There are also strategies to determine the order and timing of how SSTables are compacted and merged. Two most common options are size-tiered and leveled compaction. LevelDB and RocksDB use leveled compaction, Hbase uses size-tiered and Cassandra supports both.
Size-Tiered Compaction: Here, newer and smaller SSTables are successively merged into older and larger SSTables.
Leveled Compaction: The key range is split into smaller SSTables and older data is moved into separate "levels". This allows compaction to proceed more incrementally and use less disk space. The levels are structured roughly so that each level is in total 10x as large as the level above it. New keys arrive at the highest layer, and as that level gets larger and larger and hits a threshold, some SSTables at that level get compacted into fewer (but larger) SSTables one level lower.
Within a single level, SSTables are non-overlapping: one SSTable might contain keys covering the range [a,b), the next [b,d), and so on. The key-space does overlap between levels: if you have two levels, the first might have two SSTables (covering the ranges above), but the second level might have a single SSTable over the key space [a,e). Looking for the key aardvark requires looking in two SSTables: the [a,b) SSTable in Level 1, and the [a,e) SSTable in Level 2.
Basically, a level has many SSTables.
B-trees are a popular indexing structure. Like SSTables, they keep key-value pairs sorted by key, but the similarity ends there.
Log-structured indexes break the database down into segments, however B-trees break the database down into fixed size blocks or pages. Each page can be identified with its address or location on disk, which allows one page to refer to another. Pages are usually small in size, typically 4kb compared to segments which can be several megabytes. Pages are stored on disk.
Right - so are B-trees simply an indexing structure? Like they don’t refer to how the underlying data is stored?
One page is designated as the root of the B-tree; whenever you want to look up a key in the index, you start here. The page contains several keys and references to child pages. Each child is responsible for a continuous range of keys, and the keys between the references indicate where the boundaries between those ranges lie.
Branching factor: The number of references to child pages in one page the B-tree.

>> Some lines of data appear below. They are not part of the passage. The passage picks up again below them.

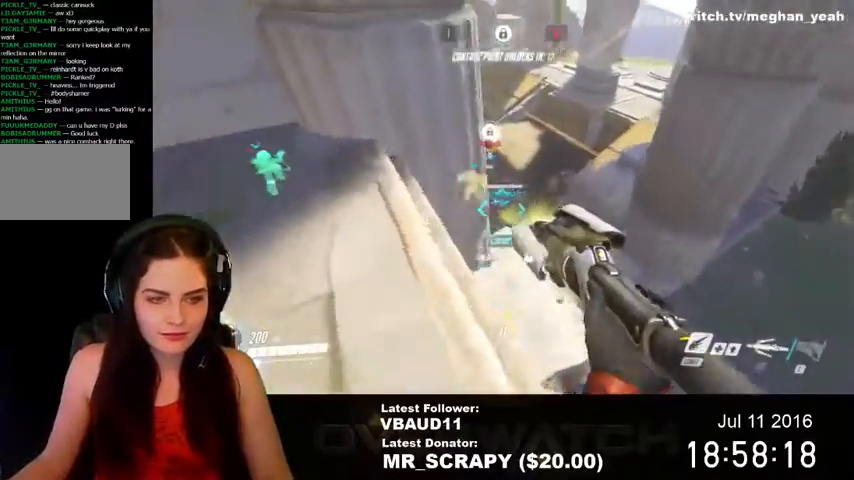
{"keys": ["w"], "mouse": ["left"], "events": [[367, "d", "up"]]}
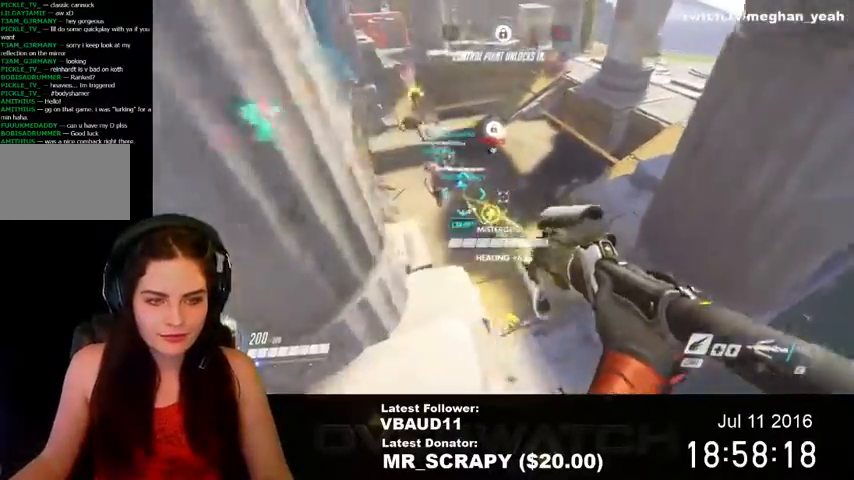
{"keys": ["d"], "mouse": ["left"], "events": [[400, "d", "down"], [400, "w", "up"]]}
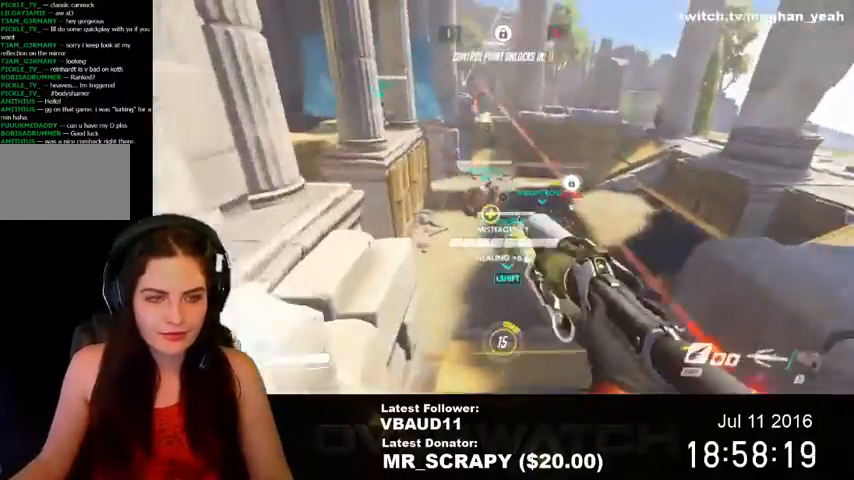
{"keys": ["s"], "mouse": ["left"], "events": [[33, "s", "down"], [100, "d", "up"], [367, "a", "down"], [500, "a", "up"]]}
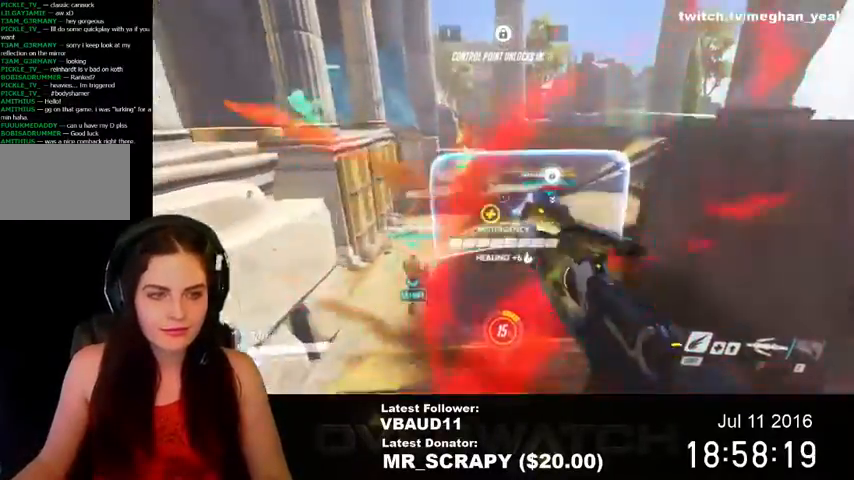
{"keys": ["d"], "mouse": ["left"], "events": [[233, "d", "down"], [333, "s", "up"]]}
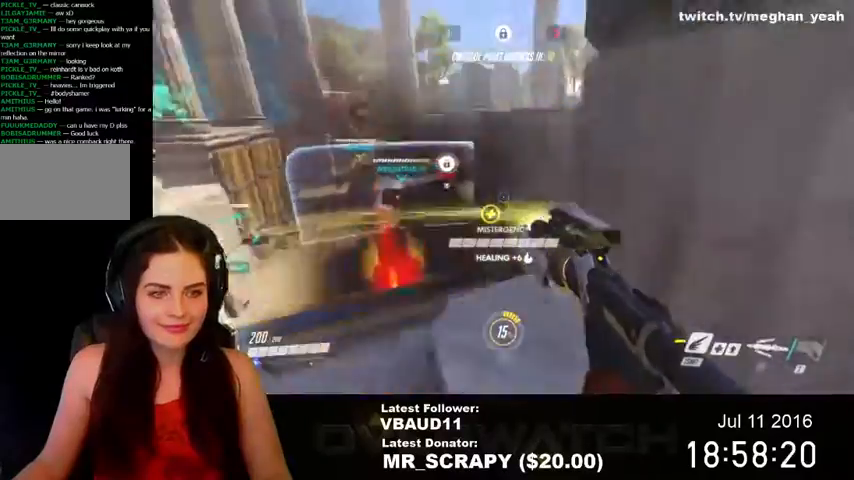
{"keys": ["d"], "mouse": ["left"], "events": [[200, "w", "down"], [400, "w", "up"]]}
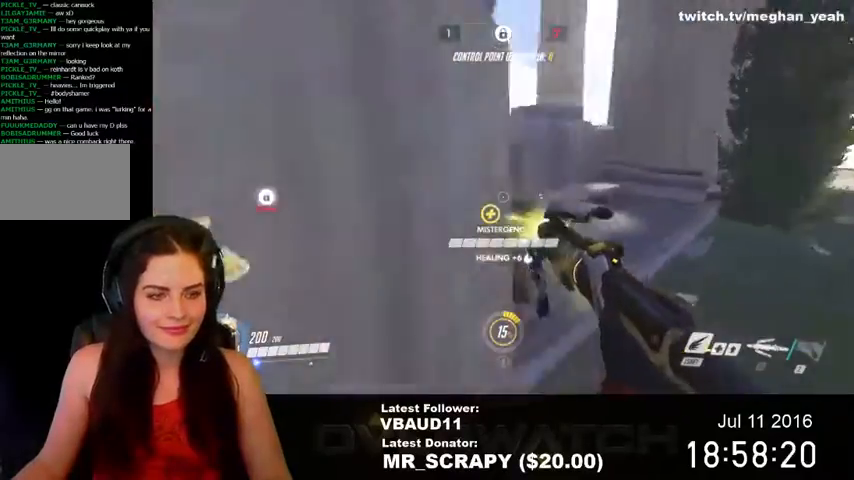
{"keys": ["a"], "mouse": ["left"], "events": [[233, "w", "down"], [300, "a", "down"], [333, "d", "up"], [400, "w", "up"]]}
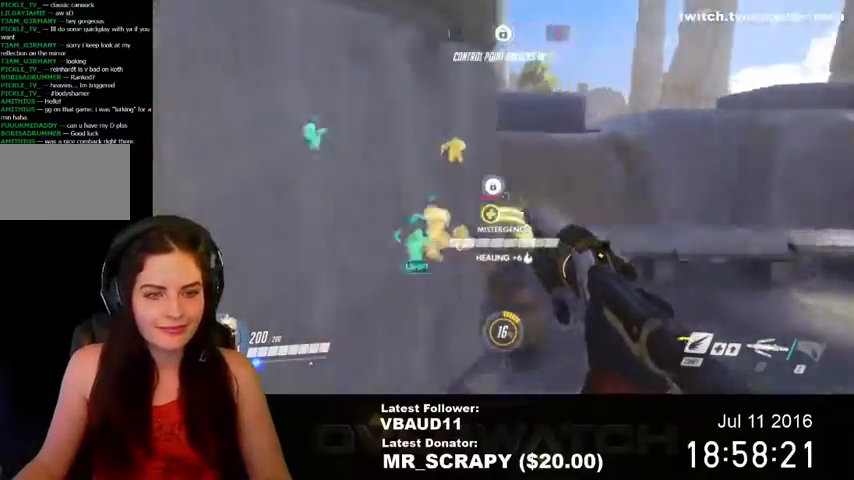
{"keys": ["a", "w"], "mouse": ["left"], "events": [[33, "w", "down"]]}
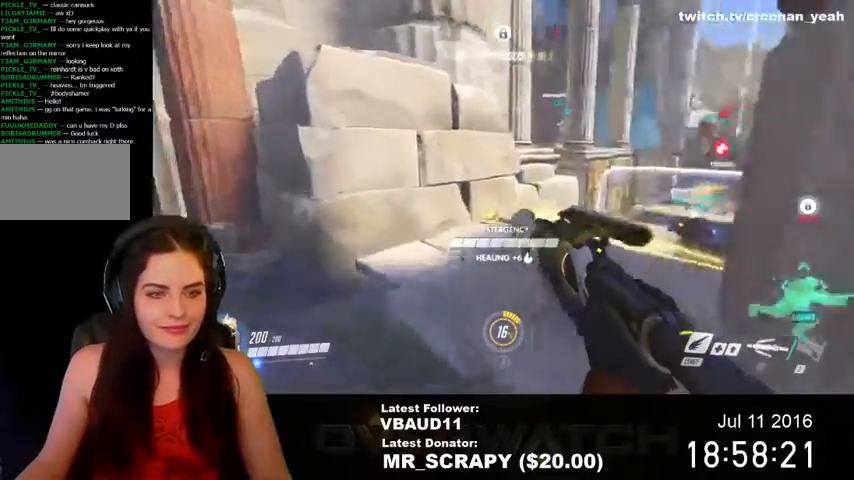
{"keys": ["w"], "mouse": ["left"], "events": [[433, "a", "up"]]}
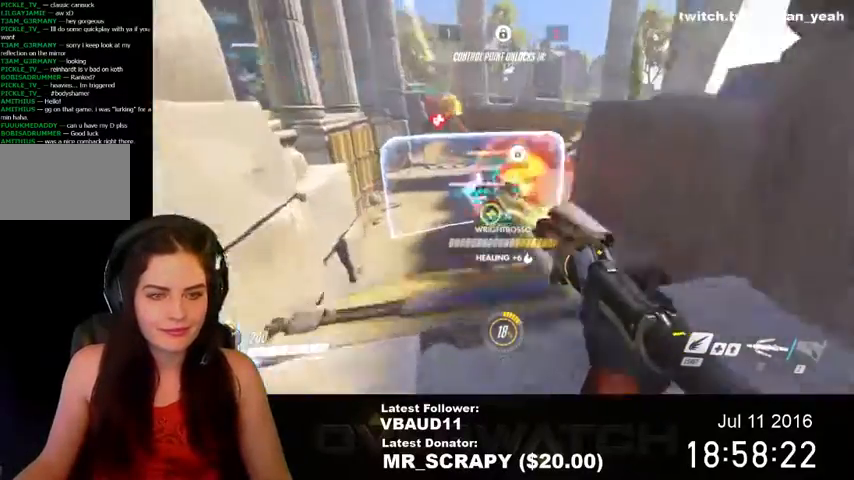
{"keys": ["w"], "mouse": ["left"], "events": [[200, "mouse_left", "up"], [300, "shift", "down"], [333, "space", "down"], [367, "mouse_left", "down"], [467, "shift", "up"], [500, "space", "up"]]}
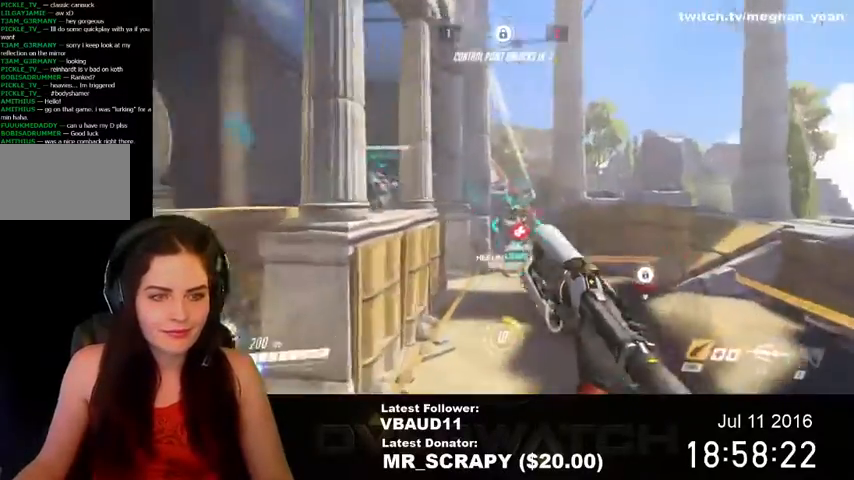
{"keys": ["a"], "mouse": ["left"], "events": [[400, "a", "down"], [433, "w", "up"]]}
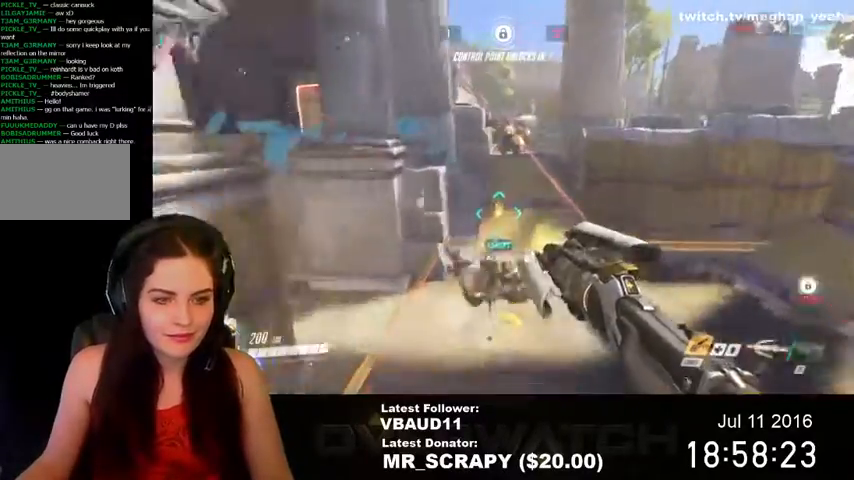
{"keys": ["a", "w"], "mouse": [], "events": [[133, "s", "down"], [167, "s", "up"], [300, "w", "down"], [433, "mouse_left", "up"]]}
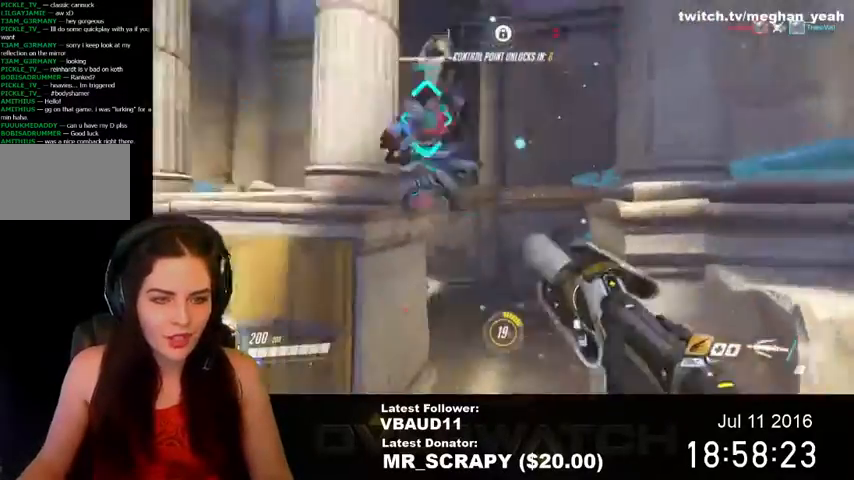
{"keys": ["a", "w"], "mouse": ["left"], "events": [[467, "mouse_left", "down"]]}
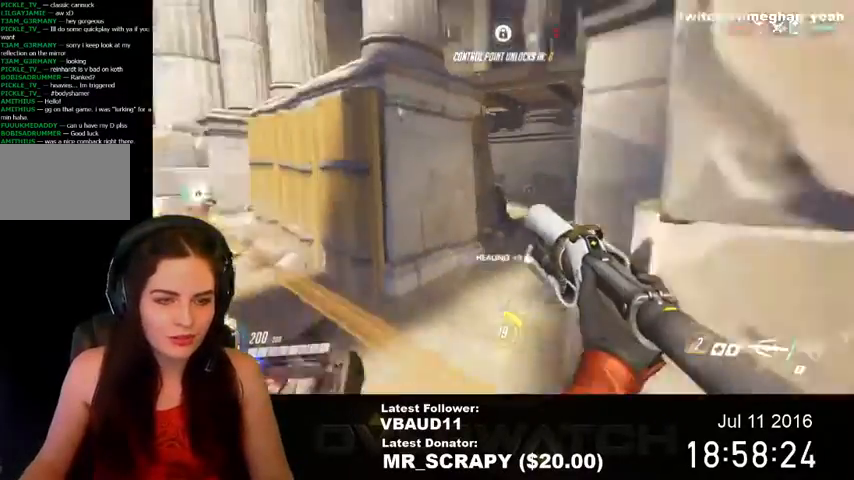
{"keys": ["w"], "mouse": ["left"], "events": [[233, "a", "up"]]}
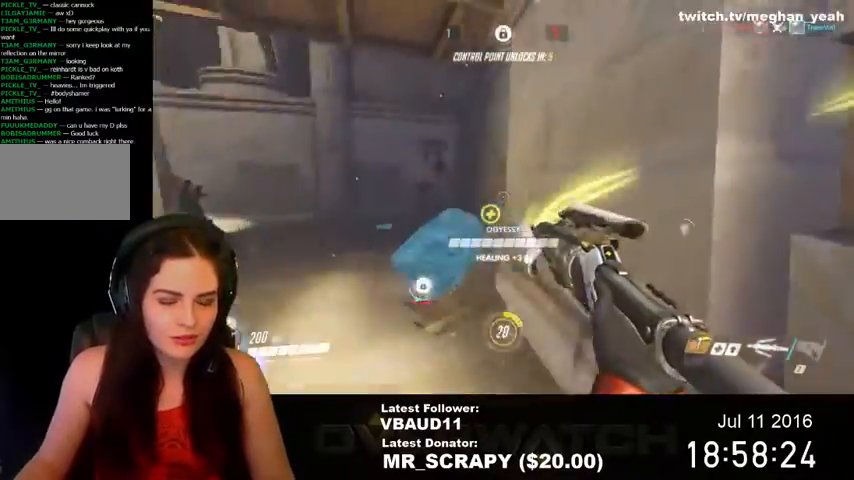
{"keys": ["s"], "mouse": ["left"], "events": [[33, "a", "down"], [100, "w", "up"], [333, "s", "down"], [467, "a", "up"]]}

To update the value of an existing key in a B-tree, you search for the leaf page containing that key, change the value in that page, and write the page back to disk (any references to that page remain valid). To add a new key, find the page whose range encompasses the new key and add it to that page. If there's no free space on that page, split the page into two half-full pages, and update the parent page to account for the new subdivision of key ranges.
Making B- Trees reliable #
The main write operation of a B-tree is to overwrite a page on disk with new data. The assumption is that an overwrite does not change where a page is located i.e. all the references to a page typically remain intact when the page is overwritten. This differs from LSM trees where things are never updated in place, and are append only.
Some operations require different pages to be overwritten e.g. when a page is split because an insertion caused it to be overfull. We'll need to write the two pages that were split and update the parent page with references to the two child pages. This operation is dangerous especially if the database crashes after only some pages have been written, this can lead to a corrupted index.
A solution used to make databases resilient to crashes is to keep a write-ahead log on disk. It is an append-only file to which every B-tree modification must be written before it can be applied to the pages of the tree itself. It's used to restore the DB when it comes back from a crash.
There are also concurrency issues associated with updating pages in place. If multiple threads access a B-tree at the same time, a thread may see the tree in an inconsistent state. The solution is usually implemented by protecting the tree's data structures with latches (lightweight locks). This is not an issue with log structured approaches since all the merging happens in the background without interfering with incoming queries.
B-tree optimizations #
Different optimizations have been made with B-trees:
- Additional pointers been added to the tree. E.g. a leaf page may have references to its sibling pages to the left and right, this allows scanning keys in order without jumping back to parent pages.
- Some databases use a copy-on-write scheme instead of overwriting pages and maintaining a WAL for crash recovery. What this means is that a modified page is written to a different location, and a new version of the parent pages in the tree is created, pointing at the new location.
So, page structured storage engines are organized into fixed-size pages. These pages are all part of a tree called b-tree.
SQLite, for example, has a btree for every table in the database, as well as a btree for every index in the database. For the indexes , the key stored on a page is the column value of the index, while the value is the row id where it can be found. For the table btree, the key is the rowid while I believe the value is all the data in that row: https://jvns.ca/blog/2014/10/02/how-does-sqlite-work-part-2-btrees/
Comparing B-Trees and LSM-Trees #
As a rule of thumb, LSM trees are typically faster for writes, while B-trees are thought to be faster for reads. Reads are slower on LSM-trees because they have to check different data structures and SSTables at different stages of compaction.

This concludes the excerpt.